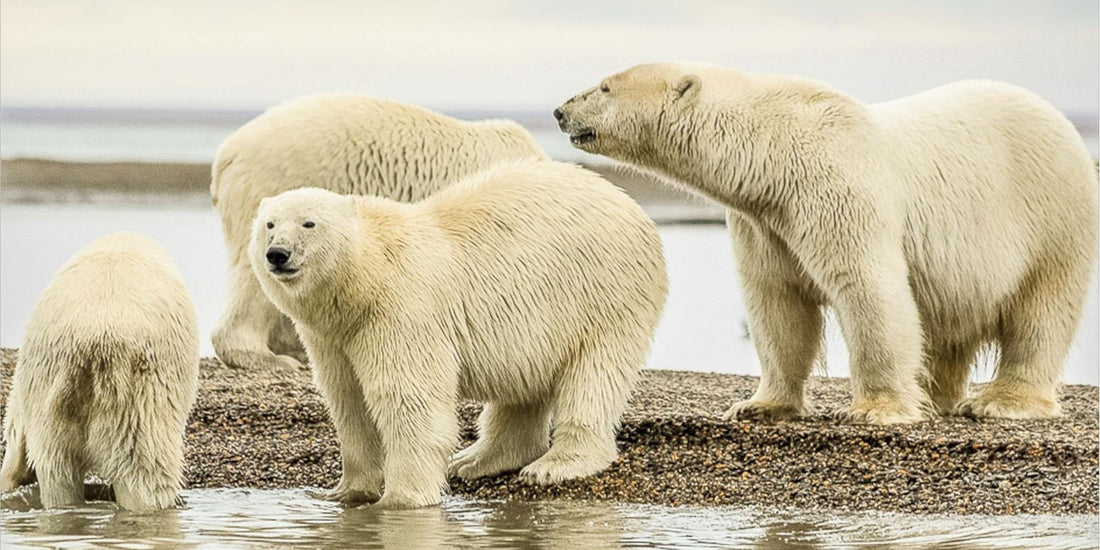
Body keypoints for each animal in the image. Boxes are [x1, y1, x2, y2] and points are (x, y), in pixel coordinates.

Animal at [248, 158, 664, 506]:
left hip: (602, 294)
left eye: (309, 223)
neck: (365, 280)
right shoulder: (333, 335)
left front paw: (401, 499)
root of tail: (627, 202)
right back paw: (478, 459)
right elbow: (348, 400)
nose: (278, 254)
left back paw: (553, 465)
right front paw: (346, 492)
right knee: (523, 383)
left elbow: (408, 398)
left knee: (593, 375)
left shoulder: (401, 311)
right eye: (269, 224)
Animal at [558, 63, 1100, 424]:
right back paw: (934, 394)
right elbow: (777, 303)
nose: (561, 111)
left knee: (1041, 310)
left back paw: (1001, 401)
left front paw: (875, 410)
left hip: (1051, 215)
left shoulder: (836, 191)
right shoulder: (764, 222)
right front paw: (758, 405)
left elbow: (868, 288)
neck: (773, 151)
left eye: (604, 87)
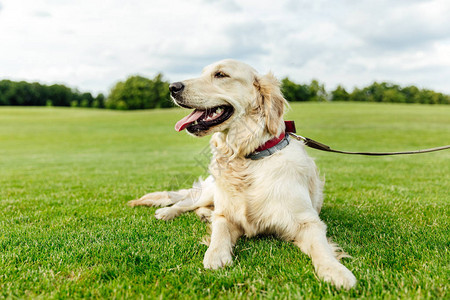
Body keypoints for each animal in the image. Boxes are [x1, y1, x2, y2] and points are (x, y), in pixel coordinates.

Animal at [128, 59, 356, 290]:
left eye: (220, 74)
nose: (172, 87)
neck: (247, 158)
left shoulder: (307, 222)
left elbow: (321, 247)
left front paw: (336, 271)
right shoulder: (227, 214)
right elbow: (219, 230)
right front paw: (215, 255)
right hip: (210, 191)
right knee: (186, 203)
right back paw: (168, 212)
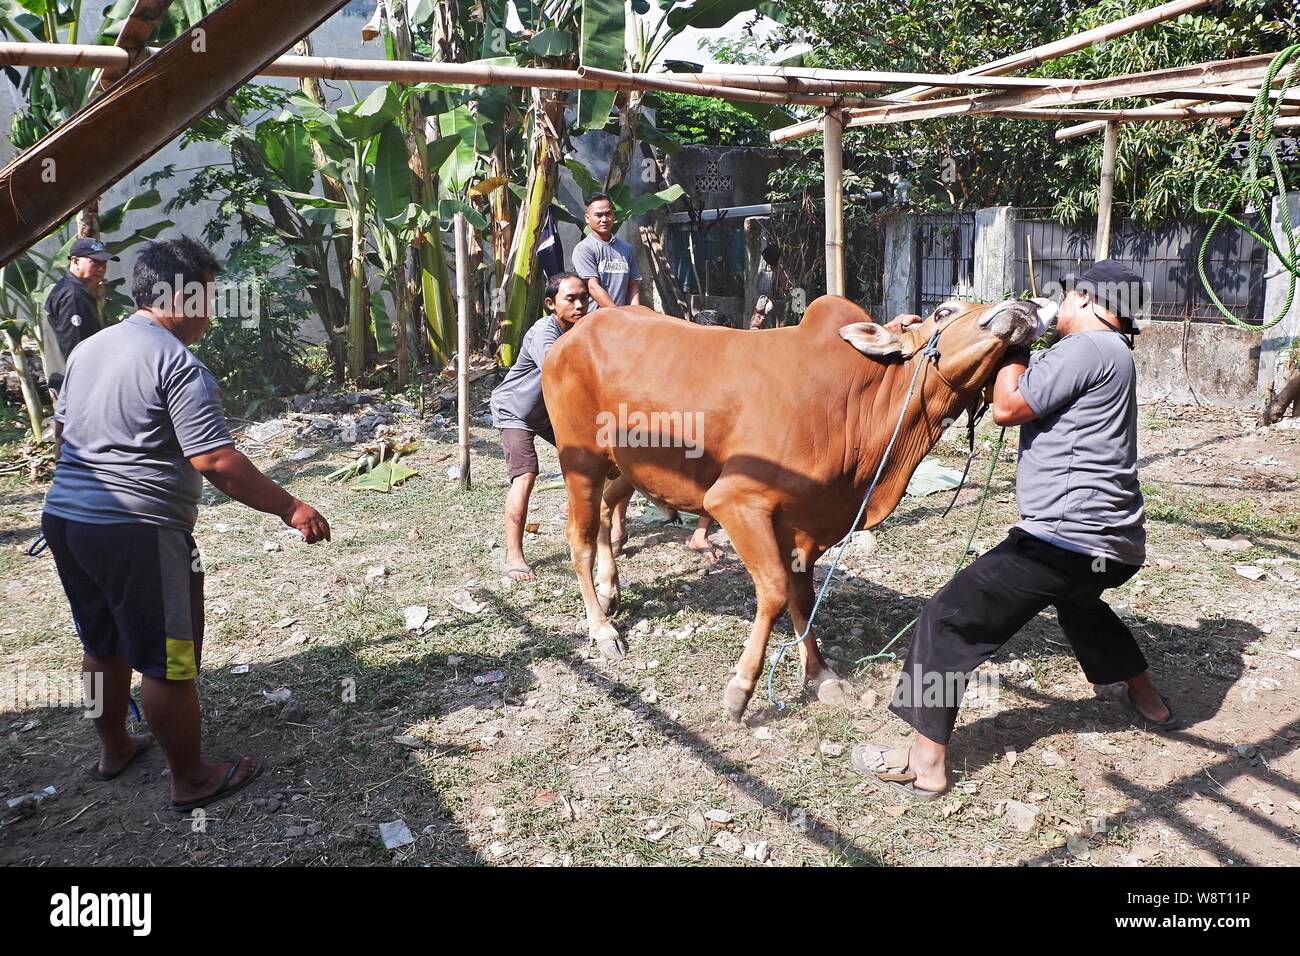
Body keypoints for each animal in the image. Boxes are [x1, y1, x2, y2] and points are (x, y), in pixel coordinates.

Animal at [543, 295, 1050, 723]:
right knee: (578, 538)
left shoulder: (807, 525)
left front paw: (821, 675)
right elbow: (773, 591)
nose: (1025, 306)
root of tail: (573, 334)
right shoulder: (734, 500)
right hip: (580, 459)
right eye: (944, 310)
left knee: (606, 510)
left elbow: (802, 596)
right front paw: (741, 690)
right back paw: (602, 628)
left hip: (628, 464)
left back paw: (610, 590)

WORK ORDER: Using the records above, count the lines containing "shoulder". Give no words besides the number.

WRITTEN REPLY: 8